Racist, anti-gay acts on campus
Racist and anti-gay messages were left around campus at Elizabethtown College in February and March, but they could have turned up on just about any college campus in the U.S.
Whether openly -- as was the case in E-town, where taunts and slurs were written on message boards that hang on dormitory room doors -- or under the radar, such shameful incidents occur more frequently than most people would like to admit.
Oberlin College in Ohio, for example, recently endured a monthlong string of hate-related incidents and vandalism. The liberal arts college has not yet determined whether the person(s) behind the incidents was a student or from off-campus.
At E-town, a number of students were disciplined -- the college isn't saying how many or giving their names -- for their roles in more than a dozen incidents over a two-month period.
Measures taken included suspension, disciplinary probation and/or residence relocation. Also, a non-student, also not named, was barred from campus.

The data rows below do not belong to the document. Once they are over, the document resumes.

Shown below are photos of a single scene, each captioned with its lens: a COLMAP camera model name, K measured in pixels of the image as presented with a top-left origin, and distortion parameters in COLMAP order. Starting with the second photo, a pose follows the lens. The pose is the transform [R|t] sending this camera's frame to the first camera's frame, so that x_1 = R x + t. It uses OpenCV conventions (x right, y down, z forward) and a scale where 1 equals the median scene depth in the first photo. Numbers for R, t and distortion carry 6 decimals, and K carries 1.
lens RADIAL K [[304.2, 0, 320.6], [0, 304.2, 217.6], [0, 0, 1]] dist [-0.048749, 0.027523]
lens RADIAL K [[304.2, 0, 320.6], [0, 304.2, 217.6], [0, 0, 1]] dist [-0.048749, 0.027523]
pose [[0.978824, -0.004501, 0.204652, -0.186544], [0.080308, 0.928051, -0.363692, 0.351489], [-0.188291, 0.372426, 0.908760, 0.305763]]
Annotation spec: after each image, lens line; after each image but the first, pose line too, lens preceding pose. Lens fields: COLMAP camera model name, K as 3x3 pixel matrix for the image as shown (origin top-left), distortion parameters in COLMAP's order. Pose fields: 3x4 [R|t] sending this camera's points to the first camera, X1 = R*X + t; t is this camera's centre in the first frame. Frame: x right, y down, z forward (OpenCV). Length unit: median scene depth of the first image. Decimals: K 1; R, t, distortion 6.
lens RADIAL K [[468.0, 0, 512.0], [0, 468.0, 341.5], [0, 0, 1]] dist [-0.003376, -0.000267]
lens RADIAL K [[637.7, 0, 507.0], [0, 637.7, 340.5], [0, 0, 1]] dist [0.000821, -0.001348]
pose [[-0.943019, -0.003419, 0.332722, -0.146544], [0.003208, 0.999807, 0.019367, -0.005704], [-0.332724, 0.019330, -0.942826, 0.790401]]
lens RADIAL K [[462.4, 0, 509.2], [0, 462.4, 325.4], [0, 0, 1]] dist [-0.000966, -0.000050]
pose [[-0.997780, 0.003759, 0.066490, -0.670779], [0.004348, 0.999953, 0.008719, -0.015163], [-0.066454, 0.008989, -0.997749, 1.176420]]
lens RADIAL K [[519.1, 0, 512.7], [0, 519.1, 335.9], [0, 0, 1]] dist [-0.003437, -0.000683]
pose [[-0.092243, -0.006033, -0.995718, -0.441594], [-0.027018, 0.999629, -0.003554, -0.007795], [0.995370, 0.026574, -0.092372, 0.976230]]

The measures don't involve criminal charges, however.
College officials say the FBI told them the incidents, which also included students making overt racist remarks and anti-gay slurs as they strolled campus grounds, did not rise to the level of a federal hate crime.
The incidents prompted the college to increase security at certain residence halls and to revise its harassment intimidation policy to better define bias-related incidents and hate crimes.
In addition, the college hosted "listening sessions" with students, and "Stop the Hate" events were held on campus in recent weeks.
Also, College president Carl Strikwerda sought input last week from the Lancaster branch of the NAACP.
"We are making everyone on campus aware of the fact that these types of incidents will not be tolerated at Elizabethtown College," says Amy Mountain, E-town director of communications.
Such attempts at eliminating bias and embracing diversity on campus are aimed at students, but there's a take-away from this for college administrators, and that is they must be forever vigilant.
Sad to say, such attempts are still necessary today -- 150 years after the Emancipation Proclamation and 50 years after passage of the Civil Rights Act and Martin Luther King's "I Have a Dream" speech.
And did we say we have an African-American president?
We've come a long way, but clearly incidents such as this suggest we have a long way to go.